Am überzeugendsten sind die unheimlichen Momente in dieser Inszenierung, die glücklicherweise nicht zu kurz kommen. Einmal schneit es, dann wieder regnet es unendlich viele Geldscheine vom Himmel. Die von Caroline Junghanns mit starker spielerischer Leidenschaft gemimte Lisbeth leidet glaubhaft unter Peters unbeherrschten Wutausbrüchen. Sie übernimmt an anderer Stelle aber auch eine ruhige Rolle in der Funktion der Erzählerin. Diese Kontraste passen durchaus ins Bild. Auch vor dem Holländermichel hat er panische Angst, die hier grell zum Vorschein kommt: „Ich will doch nur leben!“ Er bittet den Holländermichel, ihm „die Unruh aus dem Gehäuse zu nehmen„. Gemeint ist natürlich nicht nur die Schwarzwalduhr, die in der Mitte der Bühne aufgestellt wird, sondern auch sein Herz. Lisbeth und Peter nehmen als Liebespaar für kurze Zeit in der Uhr Platz. Schließlich beschuldigt der Kohlenmunkpeter das gesamte Dorf: „Ihr alle habt den Handel mit mir gemacht!“ Peter ist jetzt reich geworden und hat kein Mitleid mehr mit armen Leuten, weil er dem Holländermichel sein Herz gegeben hat und sich dafür einen Stein einsetzen lässt. Seine Gefühllosigkeit lässt auch die gesamte Umgebung erstarren. Zuletzt versinken alle mit ihm in der Versenkung. Selbst mit dem Glasmännlein hat er sich überworfen, er verbrennt sich daran. Das fängt diese Inszenierung gut ein. Im Hintergrund schallt dann die dröhnende Stimme des dämonischen Holländermichel: „Mit dir ist es aus, Peter Munk!“ Er schlägt seine Lisbeth, die er inzwischen geheiratet hat und versinkt in Trübsal. Zuletzt sieht man vor der riesigen Goldwand ein Holzkreuz mit Christus – Symbol einer neuen Zeitepoche. Peter hat sich völlig verändert, er verzichtet auf all sein Geld und genießt das Leben mit seiner Frau wieder in einer schlichten Köhlerhütte. Seine erstorbenen Gefühle erwachen erneut.
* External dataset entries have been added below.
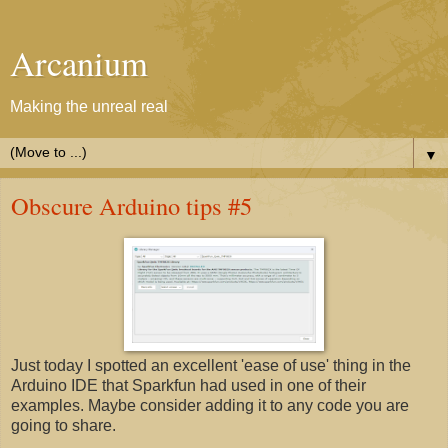
Arcanium
Making the unreal real
▼
Obscure Arduino tips #5
Just today I spotted an excellent 'ease of use' thing in the
Arduino IDE that Sparkfun had used in one of their
examples. Maybe consider adding it to any code you are
going to share.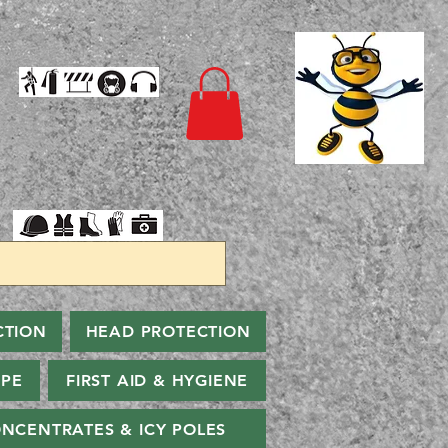
CTION
HEAD PROTECTION
PPE
FIRST AID & HYGIENE
NCENTRATES & ICY POLES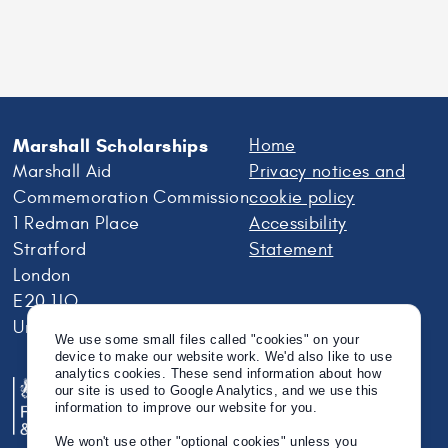
Marshall Scholarships
Home
Marshall Aid
Privacy notices and
Commemoration Commission
cookie policy
1 Redman Place
Accessibility
Stratford
Statement
London
E20 1JQ
United Kingdom
We use some small files called "cookies" on your
device to make our website work. We'd also like to use
analytics cookies. These send information about how
our site is used to Google Analytics, and we use this
information to improve our website for you.
We won't use other "optional cookies" unless you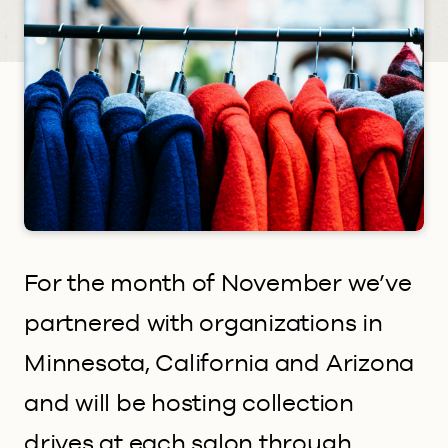
For the month of November we’ve
partnered with organizations in
Minnesota, California and Arizona
and will be hosting collection
drives at each salon through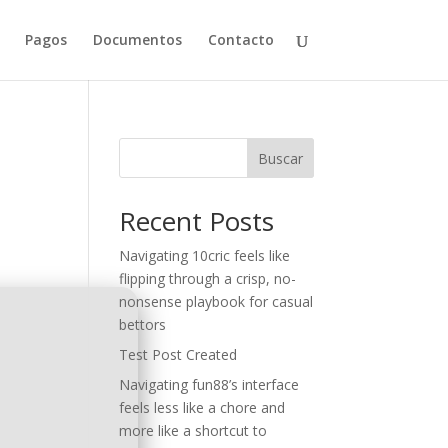
Pagos
Documentos
Contacto
Buscar
Recent Posts
Navigating 10cric feels like
flipping through a crisp, no-
nonsense playbook for casual
bettors
Test Post Created
Navigating fun88’s interface
feels less like a chore and
more like a shortcut to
In weiteren Rollen gefallen Christian Schneeweiß als Tanzbodenkönig und Onkel sowie Manja Kuhl als Frau und Miles Perkin als Black Forest. Auch die Waldmenschen kommen plastisch zum Einsatz – es sind hier Schauspielstudierende der Hochschule für Musik und Darstellende Kunst Stuttgart. Die zumeist bunten Trachtenkostüme stammen von Katja Strohschneider, die suggestive Musik von Miles Perkin. Diese Musik überzeugt vor allem in den Szenen mit dem Glasmännlein. Ausgezeichnet sind die Lichteffekte von Kevin Sock. Die geraten bei den Szenen mit dem Holländermichel nämlich zu einem atemberaubenden Blitzlichtgewitter. Das ist gespenstisch und verzaubert das Geschehen auf der Bühne.
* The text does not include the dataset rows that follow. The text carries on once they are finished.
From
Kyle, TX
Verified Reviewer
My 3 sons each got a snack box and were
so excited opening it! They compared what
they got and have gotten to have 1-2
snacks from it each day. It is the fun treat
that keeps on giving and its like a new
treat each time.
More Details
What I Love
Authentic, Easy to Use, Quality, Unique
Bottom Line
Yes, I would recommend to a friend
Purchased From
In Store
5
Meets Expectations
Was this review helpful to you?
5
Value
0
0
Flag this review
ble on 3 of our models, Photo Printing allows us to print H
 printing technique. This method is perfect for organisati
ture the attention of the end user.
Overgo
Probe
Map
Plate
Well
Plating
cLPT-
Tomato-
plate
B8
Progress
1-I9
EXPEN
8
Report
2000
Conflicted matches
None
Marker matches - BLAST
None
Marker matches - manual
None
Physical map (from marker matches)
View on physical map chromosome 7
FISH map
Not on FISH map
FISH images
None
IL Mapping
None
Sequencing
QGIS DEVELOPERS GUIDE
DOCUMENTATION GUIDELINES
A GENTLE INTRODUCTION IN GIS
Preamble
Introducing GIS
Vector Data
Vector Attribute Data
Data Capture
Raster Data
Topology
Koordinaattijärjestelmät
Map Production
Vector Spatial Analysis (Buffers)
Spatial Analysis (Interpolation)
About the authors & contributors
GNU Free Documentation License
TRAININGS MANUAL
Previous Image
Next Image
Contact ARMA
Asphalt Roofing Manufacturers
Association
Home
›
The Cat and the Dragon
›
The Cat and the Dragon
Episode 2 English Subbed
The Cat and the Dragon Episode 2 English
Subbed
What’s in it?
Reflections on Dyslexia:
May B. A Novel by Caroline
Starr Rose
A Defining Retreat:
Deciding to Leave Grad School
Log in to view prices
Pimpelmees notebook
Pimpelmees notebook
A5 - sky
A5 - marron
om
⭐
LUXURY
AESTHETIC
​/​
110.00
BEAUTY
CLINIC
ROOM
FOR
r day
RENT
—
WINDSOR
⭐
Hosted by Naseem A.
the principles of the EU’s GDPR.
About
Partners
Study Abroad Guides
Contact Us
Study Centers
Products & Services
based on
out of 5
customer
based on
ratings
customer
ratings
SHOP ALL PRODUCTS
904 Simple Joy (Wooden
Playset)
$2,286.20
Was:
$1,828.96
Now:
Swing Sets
Für die Inszenierung gab es viel Beifall und Jubel, nur vereinzelten Widerspruch. Armin Petras hat das berühmte Märchen jedenfalls neu gedeutet – und den wilden Charakter der Menschen aus dem Schwarzwald genau getroffen. Was vielleicht an der einen oder anderen Stelle noch fehlt, ist psychologischer Feinsinn. Gut getroffen ist der Schluss, wo Tonausschnitte aus einem Spielfilm zu hören sind. Da erfährt man dann, wie Peter dem Holländermichel sein Kreuz hinhält und dieser plötzlich zusammenschrumpft. Das Verschwiegen-Heimliche gerät so schließlich völlig außer Kontrolle.